Prompt :: Of all the lines below, output only those starting at the one with "0,382 L 86,355" and ending at the one with "M 151,1436 C", both ends included, exactly as written.

Stored data entries
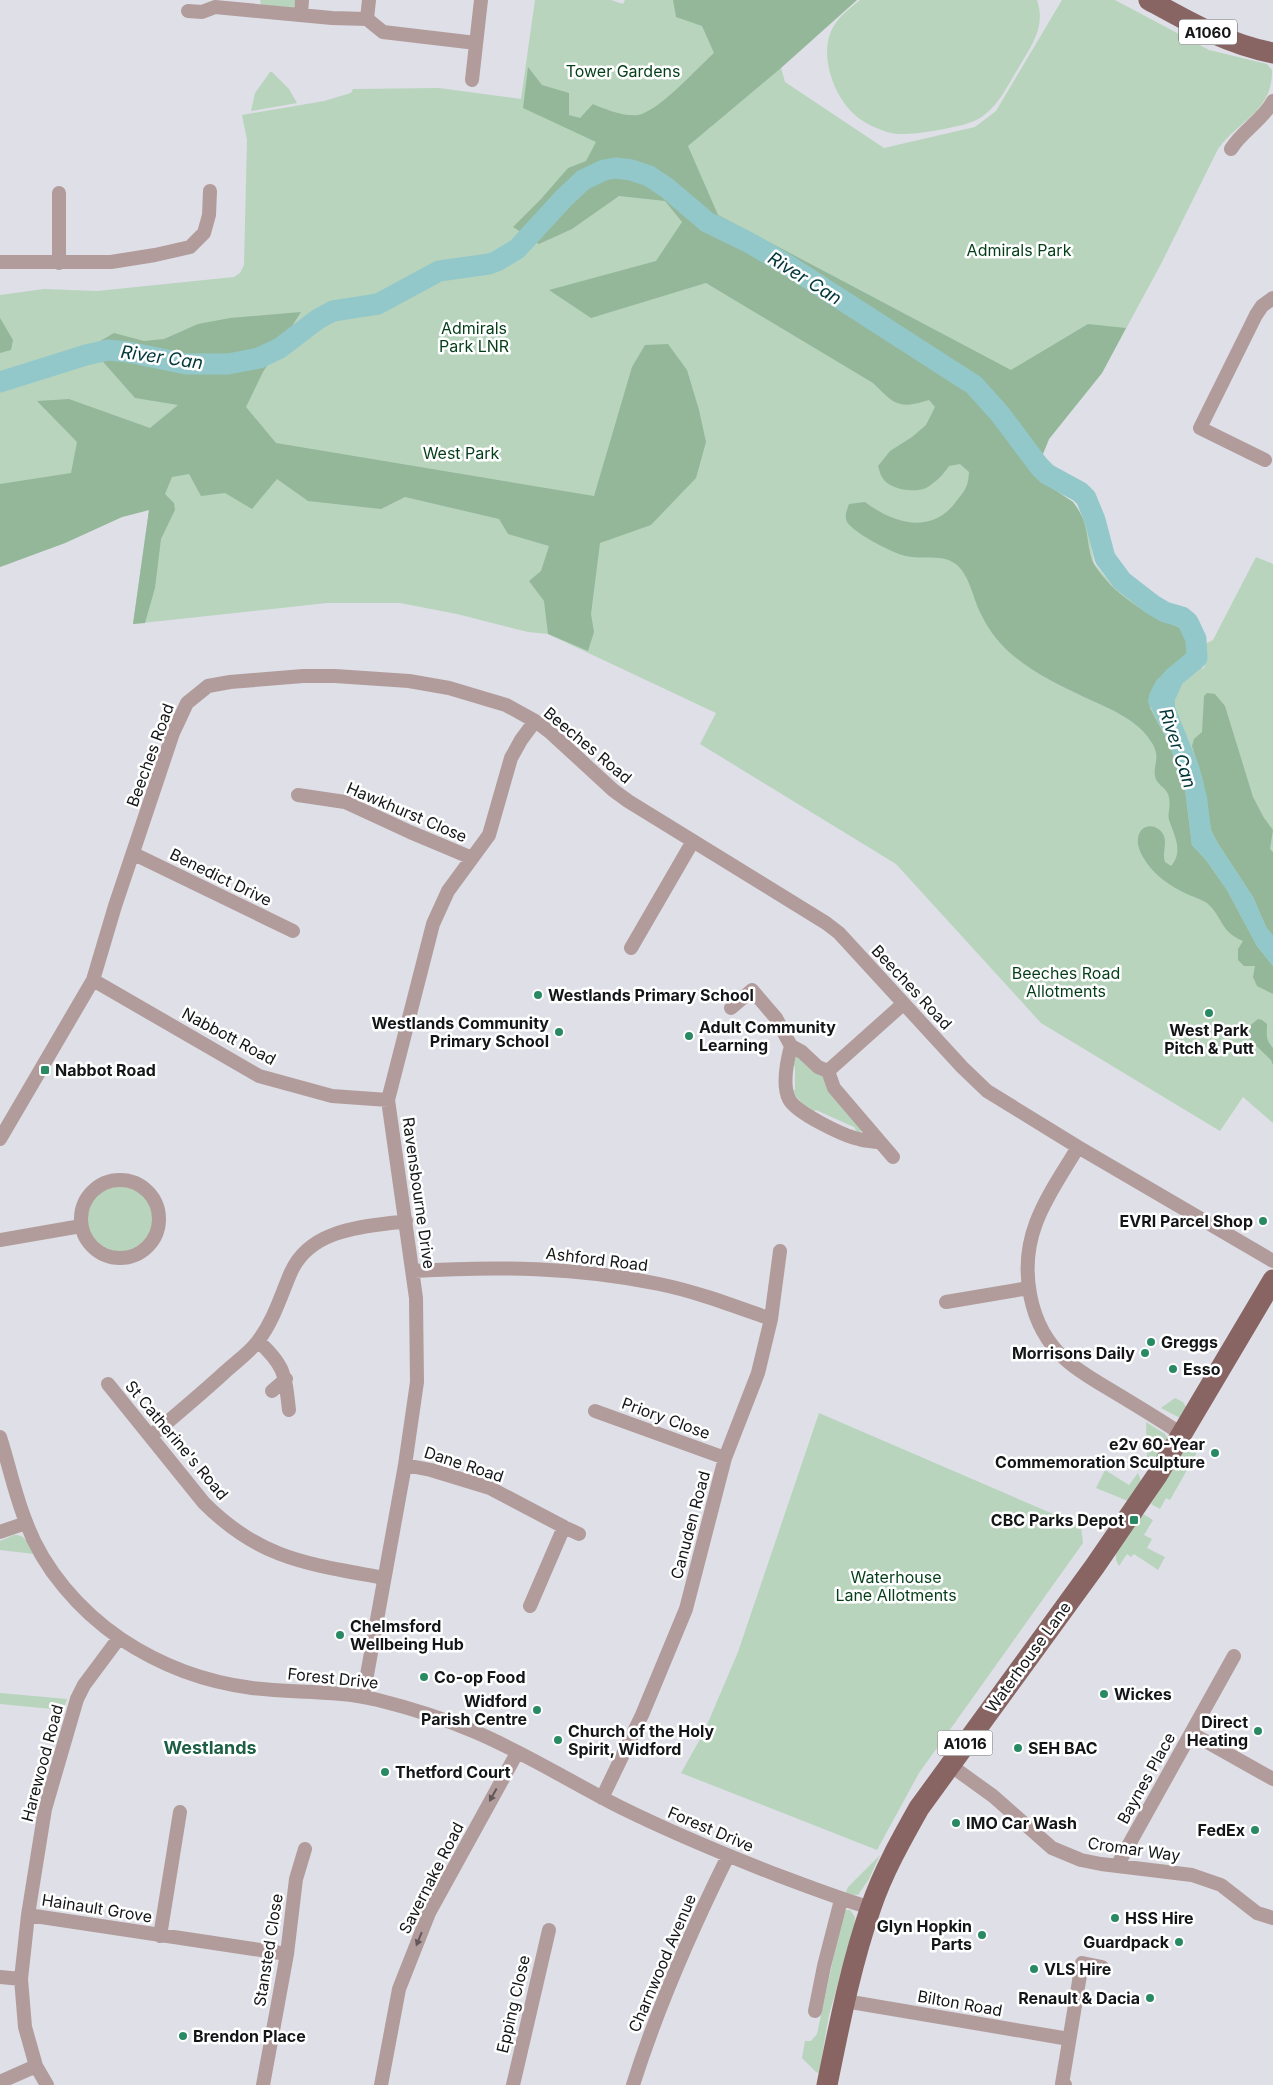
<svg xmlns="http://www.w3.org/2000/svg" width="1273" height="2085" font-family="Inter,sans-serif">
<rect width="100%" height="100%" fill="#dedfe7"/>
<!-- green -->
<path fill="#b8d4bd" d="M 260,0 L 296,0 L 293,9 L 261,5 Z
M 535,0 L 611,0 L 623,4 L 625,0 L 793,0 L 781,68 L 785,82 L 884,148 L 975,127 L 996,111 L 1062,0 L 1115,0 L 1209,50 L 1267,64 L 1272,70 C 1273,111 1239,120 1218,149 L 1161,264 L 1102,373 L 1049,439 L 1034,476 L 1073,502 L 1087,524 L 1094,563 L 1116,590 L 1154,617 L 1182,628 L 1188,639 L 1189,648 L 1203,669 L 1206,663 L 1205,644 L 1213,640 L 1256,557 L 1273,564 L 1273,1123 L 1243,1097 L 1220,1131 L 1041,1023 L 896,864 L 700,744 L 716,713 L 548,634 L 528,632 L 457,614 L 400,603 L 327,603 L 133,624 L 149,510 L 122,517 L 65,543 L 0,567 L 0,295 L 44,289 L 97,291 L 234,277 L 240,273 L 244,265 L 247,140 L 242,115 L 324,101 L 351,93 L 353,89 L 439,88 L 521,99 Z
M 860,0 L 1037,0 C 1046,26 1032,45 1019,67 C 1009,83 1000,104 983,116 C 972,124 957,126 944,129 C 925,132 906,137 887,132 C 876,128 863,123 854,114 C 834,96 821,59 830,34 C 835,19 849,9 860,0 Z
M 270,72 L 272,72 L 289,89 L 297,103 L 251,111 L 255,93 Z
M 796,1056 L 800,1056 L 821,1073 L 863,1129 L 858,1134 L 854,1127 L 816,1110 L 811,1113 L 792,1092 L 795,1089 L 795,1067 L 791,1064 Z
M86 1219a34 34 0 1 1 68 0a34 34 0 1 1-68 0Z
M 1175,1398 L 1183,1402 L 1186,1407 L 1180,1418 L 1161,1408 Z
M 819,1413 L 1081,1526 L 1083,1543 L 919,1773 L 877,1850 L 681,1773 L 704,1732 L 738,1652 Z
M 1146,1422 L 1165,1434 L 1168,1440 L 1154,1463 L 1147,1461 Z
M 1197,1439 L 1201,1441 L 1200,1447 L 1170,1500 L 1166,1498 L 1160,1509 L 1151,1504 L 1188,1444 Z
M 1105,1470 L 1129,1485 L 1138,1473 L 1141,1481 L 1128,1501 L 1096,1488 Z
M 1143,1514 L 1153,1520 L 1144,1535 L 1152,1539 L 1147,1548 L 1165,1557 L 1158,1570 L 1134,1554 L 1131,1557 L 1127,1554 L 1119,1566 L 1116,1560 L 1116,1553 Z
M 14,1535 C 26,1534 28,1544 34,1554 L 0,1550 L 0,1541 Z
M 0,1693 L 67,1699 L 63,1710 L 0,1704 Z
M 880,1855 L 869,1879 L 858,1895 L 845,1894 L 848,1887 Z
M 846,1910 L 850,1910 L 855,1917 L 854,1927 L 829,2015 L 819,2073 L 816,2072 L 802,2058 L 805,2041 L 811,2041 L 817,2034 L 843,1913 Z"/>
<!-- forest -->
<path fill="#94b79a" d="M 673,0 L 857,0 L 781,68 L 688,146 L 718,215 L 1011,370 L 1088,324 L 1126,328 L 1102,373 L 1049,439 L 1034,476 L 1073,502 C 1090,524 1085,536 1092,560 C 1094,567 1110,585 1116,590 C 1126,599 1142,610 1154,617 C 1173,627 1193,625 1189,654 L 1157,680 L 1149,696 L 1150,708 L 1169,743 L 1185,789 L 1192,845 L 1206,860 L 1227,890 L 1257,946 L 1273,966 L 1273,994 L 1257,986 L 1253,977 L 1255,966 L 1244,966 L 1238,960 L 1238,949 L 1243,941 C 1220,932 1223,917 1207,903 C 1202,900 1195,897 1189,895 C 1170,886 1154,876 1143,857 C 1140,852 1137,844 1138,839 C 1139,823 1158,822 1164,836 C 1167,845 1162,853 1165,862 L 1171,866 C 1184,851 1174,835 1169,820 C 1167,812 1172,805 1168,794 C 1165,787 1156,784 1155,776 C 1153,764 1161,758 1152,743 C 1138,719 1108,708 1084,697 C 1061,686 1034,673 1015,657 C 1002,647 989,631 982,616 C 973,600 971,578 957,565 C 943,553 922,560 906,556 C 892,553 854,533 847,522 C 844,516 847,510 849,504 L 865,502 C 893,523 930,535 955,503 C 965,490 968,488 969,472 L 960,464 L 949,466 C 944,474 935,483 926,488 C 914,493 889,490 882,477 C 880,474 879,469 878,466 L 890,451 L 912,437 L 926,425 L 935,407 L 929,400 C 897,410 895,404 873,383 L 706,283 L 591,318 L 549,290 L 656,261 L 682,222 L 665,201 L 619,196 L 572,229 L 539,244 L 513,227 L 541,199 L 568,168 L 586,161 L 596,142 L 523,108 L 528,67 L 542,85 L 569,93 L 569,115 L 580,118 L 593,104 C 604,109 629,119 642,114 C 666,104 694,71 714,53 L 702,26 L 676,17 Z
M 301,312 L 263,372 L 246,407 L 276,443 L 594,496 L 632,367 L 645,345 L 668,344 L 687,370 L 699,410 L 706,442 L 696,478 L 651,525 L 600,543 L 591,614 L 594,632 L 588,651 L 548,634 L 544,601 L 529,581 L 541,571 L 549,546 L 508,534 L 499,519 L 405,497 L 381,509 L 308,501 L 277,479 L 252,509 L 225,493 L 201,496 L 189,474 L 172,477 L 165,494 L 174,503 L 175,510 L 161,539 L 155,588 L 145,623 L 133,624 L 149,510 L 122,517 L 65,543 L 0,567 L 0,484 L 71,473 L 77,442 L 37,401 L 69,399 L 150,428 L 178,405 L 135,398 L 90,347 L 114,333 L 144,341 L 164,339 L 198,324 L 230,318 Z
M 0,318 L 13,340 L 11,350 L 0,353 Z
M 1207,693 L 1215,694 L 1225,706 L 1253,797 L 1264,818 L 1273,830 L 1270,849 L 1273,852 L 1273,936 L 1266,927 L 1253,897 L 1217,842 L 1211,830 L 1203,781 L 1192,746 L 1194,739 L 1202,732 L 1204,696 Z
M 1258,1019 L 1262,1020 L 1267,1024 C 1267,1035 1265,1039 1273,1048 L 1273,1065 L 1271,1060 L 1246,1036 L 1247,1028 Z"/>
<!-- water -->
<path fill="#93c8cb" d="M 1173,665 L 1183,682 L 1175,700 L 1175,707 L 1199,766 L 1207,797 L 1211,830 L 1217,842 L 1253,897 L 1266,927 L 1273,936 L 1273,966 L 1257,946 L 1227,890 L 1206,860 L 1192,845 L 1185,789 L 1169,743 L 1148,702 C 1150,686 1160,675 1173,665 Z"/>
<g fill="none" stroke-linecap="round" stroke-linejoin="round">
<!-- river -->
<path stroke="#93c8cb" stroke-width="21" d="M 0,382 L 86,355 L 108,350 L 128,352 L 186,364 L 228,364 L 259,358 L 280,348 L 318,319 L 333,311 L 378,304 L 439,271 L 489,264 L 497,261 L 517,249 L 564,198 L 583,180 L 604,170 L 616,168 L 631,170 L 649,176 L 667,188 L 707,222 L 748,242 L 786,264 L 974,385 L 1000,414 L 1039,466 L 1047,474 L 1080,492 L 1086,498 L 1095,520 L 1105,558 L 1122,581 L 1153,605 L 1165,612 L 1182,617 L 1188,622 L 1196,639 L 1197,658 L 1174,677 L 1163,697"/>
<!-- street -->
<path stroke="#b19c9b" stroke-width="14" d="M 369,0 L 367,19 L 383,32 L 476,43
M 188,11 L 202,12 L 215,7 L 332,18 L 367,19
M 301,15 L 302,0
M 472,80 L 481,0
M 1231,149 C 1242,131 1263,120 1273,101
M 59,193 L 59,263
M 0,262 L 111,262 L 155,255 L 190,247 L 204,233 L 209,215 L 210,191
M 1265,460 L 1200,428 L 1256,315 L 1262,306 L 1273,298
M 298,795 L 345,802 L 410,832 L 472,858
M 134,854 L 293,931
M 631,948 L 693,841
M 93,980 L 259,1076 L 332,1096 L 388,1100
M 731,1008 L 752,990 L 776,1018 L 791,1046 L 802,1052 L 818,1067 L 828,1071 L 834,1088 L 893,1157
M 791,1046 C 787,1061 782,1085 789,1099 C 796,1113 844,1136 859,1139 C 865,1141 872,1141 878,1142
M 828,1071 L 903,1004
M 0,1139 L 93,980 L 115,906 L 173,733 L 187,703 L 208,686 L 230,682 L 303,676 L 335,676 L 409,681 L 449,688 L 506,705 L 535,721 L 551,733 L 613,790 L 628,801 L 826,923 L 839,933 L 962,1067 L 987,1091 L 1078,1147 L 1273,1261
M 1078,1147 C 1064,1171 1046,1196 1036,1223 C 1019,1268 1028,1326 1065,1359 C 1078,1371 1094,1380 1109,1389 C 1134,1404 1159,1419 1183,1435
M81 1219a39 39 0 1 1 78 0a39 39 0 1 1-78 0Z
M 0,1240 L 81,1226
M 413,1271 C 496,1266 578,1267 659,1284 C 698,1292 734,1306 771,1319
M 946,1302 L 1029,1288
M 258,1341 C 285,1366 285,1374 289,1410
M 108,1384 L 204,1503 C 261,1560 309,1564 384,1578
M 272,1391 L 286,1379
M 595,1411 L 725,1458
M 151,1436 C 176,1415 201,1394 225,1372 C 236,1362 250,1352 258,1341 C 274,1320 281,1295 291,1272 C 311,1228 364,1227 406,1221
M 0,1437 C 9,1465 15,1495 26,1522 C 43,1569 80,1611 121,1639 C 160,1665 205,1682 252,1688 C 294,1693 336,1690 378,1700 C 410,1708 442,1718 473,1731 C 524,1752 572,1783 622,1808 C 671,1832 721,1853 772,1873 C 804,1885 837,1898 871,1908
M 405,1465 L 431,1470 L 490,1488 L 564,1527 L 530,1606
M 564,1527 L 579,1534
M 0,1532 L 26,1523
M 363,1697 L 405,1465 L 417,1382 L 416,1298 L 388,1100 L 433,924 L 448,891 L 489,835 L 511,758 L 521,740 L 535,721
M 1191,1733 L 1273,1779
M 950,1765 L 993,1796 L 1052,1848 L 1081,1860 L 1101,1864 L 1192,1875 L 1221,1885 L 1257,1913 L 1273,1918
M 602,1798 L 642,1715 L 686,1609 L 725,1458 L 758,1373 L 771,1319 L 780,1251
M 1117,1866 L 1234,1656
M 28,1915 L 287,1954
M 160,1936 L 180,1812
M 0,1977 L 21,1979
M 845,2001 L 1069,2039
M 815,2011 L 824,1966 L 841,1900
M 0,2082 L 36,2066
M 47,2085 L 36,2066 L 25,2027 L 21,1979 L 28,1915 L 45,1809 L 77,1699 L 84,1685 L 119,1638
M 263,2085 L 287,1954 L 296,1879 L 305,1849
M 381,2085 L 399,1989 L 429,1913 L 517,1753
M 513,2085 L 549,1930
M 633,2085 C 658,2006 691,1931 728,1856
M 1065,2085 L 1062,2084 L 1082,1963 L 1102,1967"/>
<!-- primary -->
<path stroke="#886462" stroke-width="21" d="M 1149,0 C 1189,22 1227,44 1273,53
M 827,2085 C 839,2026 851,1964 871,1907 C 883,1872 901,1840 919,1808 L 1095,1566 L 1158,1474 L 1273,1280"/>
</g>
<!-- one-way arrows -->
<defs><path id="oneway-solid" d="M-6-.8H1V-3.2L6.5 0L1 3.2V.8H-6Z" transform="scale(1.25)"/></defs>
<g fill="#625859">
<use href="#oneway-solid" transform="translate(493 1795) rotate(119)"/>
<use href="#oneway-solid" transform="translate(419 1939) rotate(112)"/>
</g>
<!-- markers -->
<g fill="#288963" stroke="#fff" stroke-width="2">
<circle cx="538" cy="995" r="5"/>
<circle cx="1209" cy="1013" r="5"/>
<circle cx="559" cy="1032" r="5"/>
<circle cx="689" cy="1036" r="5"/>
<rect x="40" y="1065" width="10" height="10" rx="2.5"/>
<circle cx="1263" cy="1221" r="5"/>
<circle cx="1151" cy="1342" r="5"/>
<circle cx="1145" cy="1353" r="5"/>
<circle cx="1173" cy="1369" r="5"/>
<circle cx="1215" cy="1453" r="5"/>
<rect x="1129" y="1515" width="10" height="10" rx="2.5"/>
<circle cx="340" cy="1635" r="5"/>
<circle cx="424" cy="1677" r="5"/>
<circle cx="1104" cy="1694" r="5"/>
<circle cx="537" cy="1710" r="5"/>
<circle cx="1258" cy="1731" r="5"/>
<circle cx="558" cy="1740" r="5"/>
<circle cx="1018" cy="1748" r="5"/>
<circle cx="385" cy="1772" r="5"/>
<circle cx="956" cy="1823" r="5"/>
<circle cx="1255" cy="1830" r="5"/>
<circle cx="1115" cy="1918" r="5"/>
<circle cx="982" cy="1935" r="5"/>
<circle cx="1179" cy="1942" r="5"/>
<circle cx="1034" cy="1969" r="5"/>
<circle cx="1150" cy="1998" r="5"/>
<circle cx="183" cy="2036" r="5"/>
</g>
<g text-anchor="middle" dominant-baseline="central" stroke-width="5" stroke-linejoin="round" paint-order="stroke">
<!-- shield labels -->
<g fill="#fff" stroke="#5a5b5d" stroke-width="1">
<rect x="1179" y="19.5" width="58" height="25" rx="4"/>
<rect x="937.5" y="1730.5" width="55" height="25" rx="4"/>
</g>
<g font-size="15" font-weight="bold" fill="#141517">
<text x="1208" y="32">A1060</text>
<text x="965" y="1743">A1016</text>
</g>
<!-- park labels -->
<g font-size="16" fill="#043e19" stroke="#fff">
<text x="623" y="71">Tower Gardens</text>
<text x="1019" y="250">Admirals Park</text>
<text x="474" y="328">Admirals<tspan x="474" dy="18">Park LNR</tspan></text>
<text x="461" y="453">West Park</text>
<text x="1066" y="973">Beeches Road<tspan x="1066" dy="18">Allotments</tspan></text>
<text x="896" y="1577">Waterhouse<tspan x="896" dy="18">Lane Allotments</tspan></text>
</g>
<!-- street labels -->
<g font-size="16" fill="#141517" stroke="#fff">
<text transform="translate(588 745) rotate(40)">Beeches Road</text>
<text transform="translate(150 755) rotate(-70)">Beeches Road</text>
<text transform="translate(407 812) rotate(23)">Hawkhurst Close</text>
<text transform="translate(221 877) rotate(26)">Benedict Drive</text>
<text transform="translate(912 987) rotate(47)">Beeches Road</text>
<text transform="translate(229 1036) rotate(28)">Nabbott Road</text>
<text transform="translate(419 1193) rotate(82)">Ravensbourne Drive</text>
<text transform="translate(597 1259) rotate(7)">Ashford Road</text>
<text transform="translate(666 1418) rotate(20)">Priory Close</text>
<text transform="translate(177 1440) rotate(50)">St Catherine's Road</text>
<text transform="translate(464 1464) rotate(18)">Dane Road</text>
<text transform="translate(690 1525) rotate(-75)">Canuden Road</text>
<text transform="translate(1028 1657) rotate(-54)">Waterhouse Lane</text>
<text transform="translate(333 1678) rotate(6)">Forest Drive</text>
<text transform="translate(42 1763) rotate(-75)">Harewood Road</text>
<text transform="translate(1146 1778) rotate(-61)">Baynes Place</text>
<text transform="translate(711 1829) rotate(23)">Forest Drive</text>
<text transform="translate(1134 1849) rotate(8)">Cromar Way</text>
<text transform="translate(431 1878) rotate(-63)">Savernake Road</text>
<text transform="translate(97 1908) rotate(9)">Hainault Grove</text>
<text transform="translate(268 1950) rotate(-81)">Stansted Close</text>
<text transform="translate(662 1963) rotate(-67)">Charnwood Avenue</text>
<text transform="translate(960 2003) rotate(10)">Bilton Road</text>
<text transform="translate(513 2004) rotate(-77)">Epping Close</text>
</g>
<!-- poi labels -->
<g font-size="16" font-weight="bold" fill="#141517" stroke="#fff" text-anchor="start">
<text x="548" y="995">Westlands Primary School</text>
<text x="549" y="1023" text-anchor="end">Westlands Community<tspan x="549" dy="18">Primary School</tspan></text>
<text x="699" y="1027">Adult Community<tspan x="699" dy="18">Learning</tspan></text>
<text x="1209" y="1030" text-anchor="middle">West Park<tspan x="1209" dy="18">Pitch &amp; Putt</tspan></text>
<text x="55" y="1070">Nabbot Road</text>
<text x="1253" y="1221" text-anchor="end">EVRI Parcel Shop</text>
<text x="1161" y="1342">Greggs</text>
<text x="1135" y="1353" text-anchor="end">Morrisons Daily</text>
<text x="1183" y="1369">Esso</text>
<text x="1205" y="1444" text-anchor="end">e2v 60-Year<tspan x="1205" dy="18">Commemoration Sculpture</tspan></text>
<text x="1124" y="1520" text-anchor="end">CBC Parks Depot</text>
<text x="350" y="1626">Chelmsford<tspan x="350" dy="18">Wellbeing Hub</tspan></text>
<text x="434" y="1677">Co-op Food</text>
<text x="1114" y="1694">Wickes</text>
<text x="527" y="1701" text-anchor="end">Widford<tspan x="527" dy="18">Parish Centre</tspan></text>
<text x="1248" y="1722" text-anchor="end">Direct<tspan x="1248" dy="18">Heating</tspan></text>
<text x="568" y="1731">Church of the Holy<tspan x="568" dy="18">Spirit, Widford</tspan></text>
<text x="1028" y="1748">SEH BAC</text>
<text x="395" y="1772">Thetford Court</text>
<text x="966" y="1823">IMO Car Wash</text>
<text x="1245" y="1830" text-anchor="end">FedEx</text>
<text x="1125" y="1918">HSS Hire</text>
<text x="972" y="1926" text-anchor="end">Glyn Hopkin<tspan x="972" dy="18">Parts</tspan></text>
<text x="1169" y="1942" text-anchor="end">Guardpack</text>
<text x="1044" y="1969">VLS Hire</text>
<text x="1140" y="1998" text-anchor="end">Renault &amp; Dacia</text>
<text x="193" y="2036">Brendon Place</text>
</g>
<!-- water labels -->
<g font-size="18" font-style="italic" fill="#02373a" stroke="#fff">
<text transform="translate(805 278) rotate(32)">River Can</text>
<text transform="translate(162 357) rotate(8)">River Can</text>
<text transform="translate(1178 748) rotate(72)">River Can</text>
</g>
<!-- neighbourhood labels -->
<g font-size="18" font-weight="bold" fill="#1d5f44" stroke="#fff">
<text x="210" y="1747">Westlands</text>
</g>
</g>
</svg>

Result of the task ::
<path stroke="#93c8cb" stroke-width="21" d="M 0,382 L 86,355 L 108,350 L 128,352 L 186,364 L 228,364 L 259,358 L 280,348 L 318,319 L 333,311 L 378,304 L 439,271 L 489,264 L 497,261 L 517,249 L 564,198 L 583,180 L 604,170 L 616,168 L 631,170 L 649,176 L 667,188 L 707,222 L 748,242 L 786,264 L 974,385 L 1000,414 L 1039,466 L 1047,474 L 1080,492 L 1086,498 L 1095,520 L 1105,558 L 1122,581 L 1153,605 L 1165,612 L 1182,617 L 1188,622 L 1196,639 L 1197,658 L 1174,677 L 1163,697"/>
<!-- street -->
<path stroke="#b19c9b" stroke-width="14" d="M 369,0 L 367,19 L 383,32 L 476,43
M 188,11 L 202,12 L 215,7 L 332,18 L 367,19
M 301,15 L 302,0
M 472,80 L 481,0
M 1231,149 C 1242,131 1263,120 1273,101
M 59,193 L 59,263
M 0,262 L 111,262 L 155,255 L 190,247 L 204,233 L 209,215 L 210,191
M 1265,460 L 1200,428 L 1256,315 L 1262,306 L 1273,298
M 298,795 L 345,802 L 410,832 L 472,858
M 134,854 L 293,931
M 631,948 L 693,841
M 93,980 L 259,1076 L 332,1096 L 388,1100
M 731,1008 L 752,990 L 776,1018 L 791,1046 L 802,1052 L 818,1067 L 828,1071 L 834,1088 L 893,1157
M 791,1046 C 787,1061 782,1085 789,1099 C 796,1113 844,1136 859,1139 C 865,1141 872,1141 878,1142
M 828,1071 L 903,1004
M 0,1139 L 93,980 L 115,906 L 173,733 L 187,703 L 208,686 L 230,682 L 303,676 L 335,676 L 409,681 L 449,688 L 506,705 L 535,721 L 551,733 L 613,790 L 628,801 L 826,923 L 839,933 L 962,1067 L 987,1091 L 1078,1147 L 1273,1261
M 1078,1147 C 1064,1171 1046,1196 1036,1223 C 1019,1268 1028,1326 1065,1359 C 1078,1371 1094,1380 1109,1389 C 1134,1404 1159,1419 1183,1435
M81 1219a39 39 0 1 1 78 0a39 39 0 1 1-78 0Z
M 0,1240 L 81,1226
M 413,1271 C 496,1266 578,1267 659,1284 C 698,1292 734,1306 771,1319
M 946,1302 L 1029,1288
M 258,1341 C 285,1366 285,1374 289,1410
M 108,1384 L 204,1503 C 261,1560 309,1564 384,1578
M 272,1391 L 286,1379
M 595,1411 L 725,1458
M 151,1436 C 176,1415 201,1394 225,1372 C 236,1362 250,1352 258,1341 C 274,1320 281,1295 291,1272 C 311,1228 364,1227 406,1221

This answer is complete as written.